Bullitt-Jonas found healing in Overeaters Anonymous, the church and the writings of psychologist Alice Miller. “Miller showed me that the true self is a potentiality within each child that only comes into existence as the child is noticed, understood, and taken seriously by its parents.”
Paraphrasing Miller, Bullitt-Jonas gives a pitch-perfect rendition of my childhood: “If…a child feels that she must earn her parents’ love by behaving a certain way or by expressing only certain needs and feelings — if…she must construct a ‘false self’ in order to be accepted and to survive — then, however successful and accomplished she may grow up to appear, inwardly she will be fragile, anxious, depressed.” And probably expressing those feelings within the framework of an eating disorder. Wow, it’s like Miller and Bullitt-Jonas grew up in my house.
So what to do to put the ice storm behind me, besides trying to figure out how my parents were themselves damaged? Reading about Bullitt-Jonas’s enlightenment in OA seems to have made brain tumblers click into place and unlock a subconscious vault:
“In the lexicon of OA, the verb ‘to eat,’ when it stands alone without a direct object, is shorthand for ‘compulsive overeating.’ To refuse ‘to eat’ means to refuse the first compulsive bite, to refuse to binge. If I wanted to have a life, if I wanted to find out who I was and why I was here on this earth, if I wanted to learn how to love and how to let love in, if I wanted to be happy and at peace with myself, if I wanted my existence to have any sense of meaning or purpose, if I wanted nothing more noble or ambitious than simply to stop being so miserable and so filled with self-hatred — if I wanted any of these things, I’d have to stop eating compulsively. I’d have to put the food down. It was as stark, as simple, and as scary as that.” Yeah, baby.

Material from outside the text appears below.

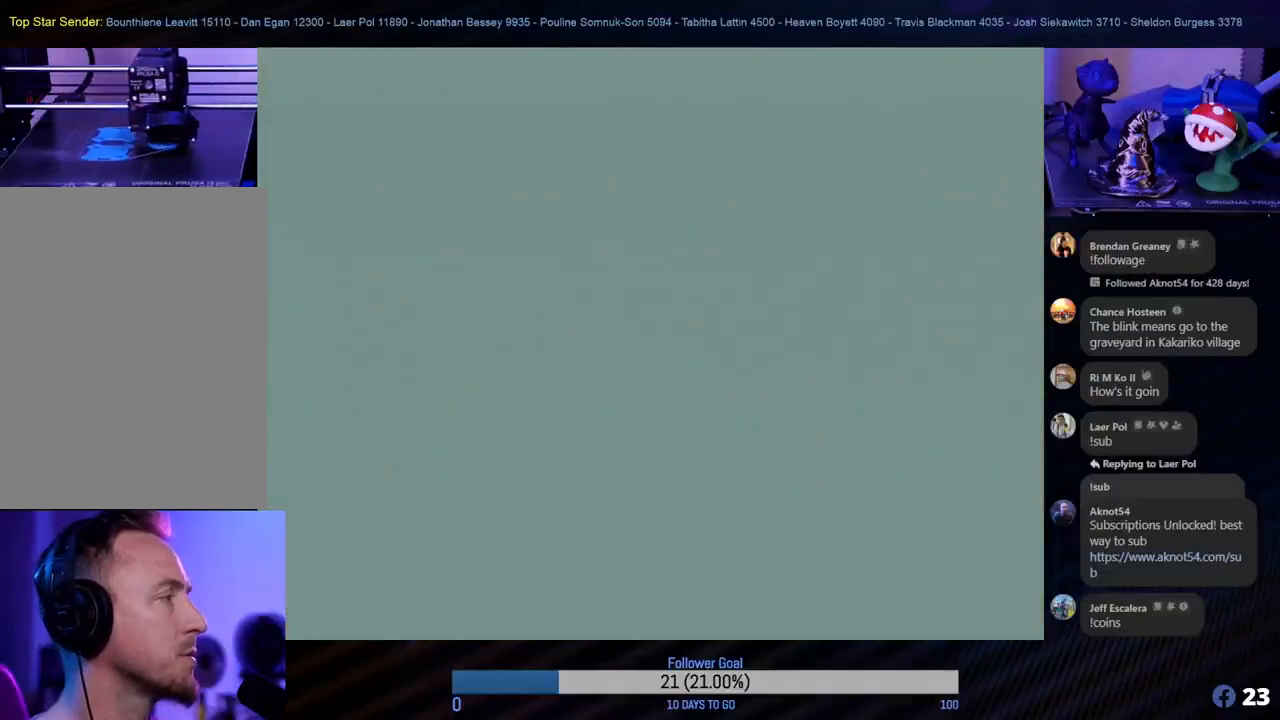
{"buttons": [], "left_stick": "center", "events": [[500, "left_stick", "center"]]}
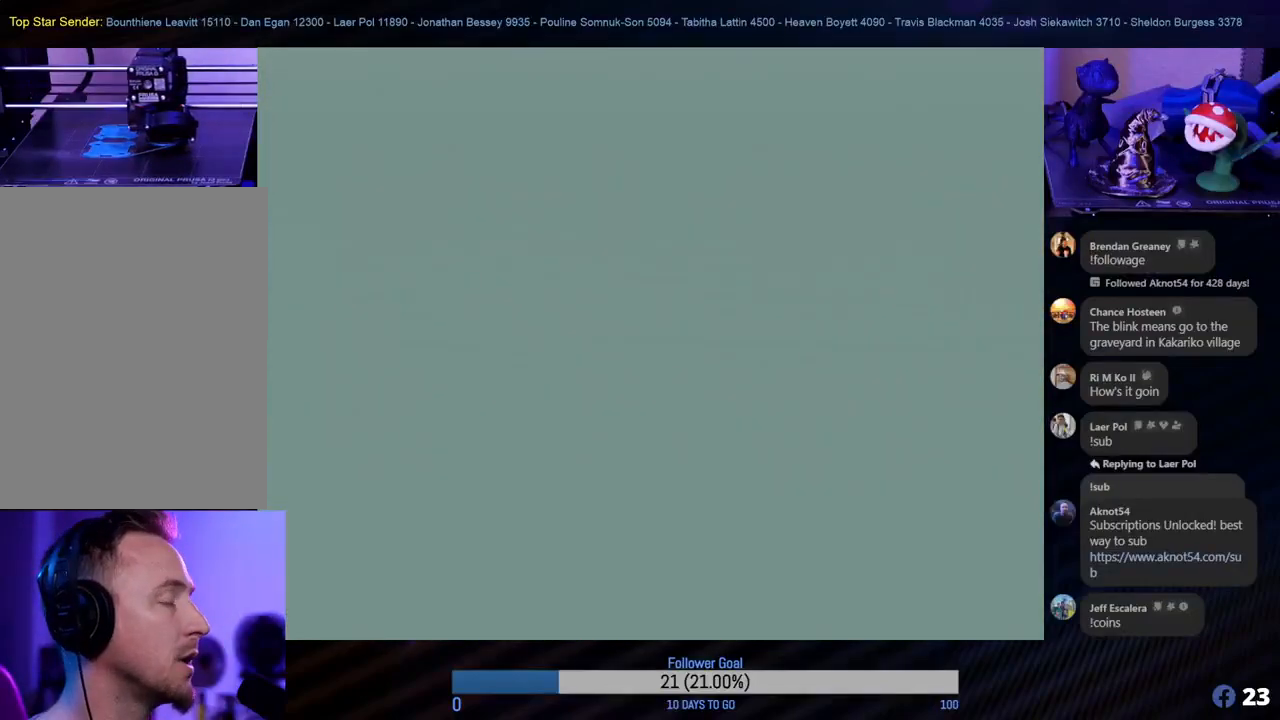
{"buttons": [], "left_stick": "center", "events": []}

What she said.
This is why “Biggest Loser” contestants are always crying and why their biggest job lies ahead of them when they leave “the ranch” and go home. Home is where the heat is (not necessarily heart). Surgical weight loss and “diet” drugs must be like slamming into menopause overnight, leaving you to deal with (or not) all this stuff in a scalpel snip or swallow.
Years ago, I found myself envying a newsroom co-worker whose dad the alcoholic butcher used to knock the kids around but when sober, told them he loved them. “We always knew we were loved,” he said. I would have given everything for that as a child.
Maybe I need to stop kicking myself for taking 66 years to manage my mouth. Maybe I need to say, it’s OK, it took this long to navigate the twists and turns of my family tree (has to be a curly willow, doesn’t it?). To realize, in Bullitt-Jonas’s words: “There’s no way in hell you’ll find out who you are, what you’re doing, if you’re eating compulsively. Every escape into food is a delay, a retreat, a decision to close down. So get with it. Work your program or die. Stay awake. Open your eyes, not your mouth.” Holy hunger, Batwoman!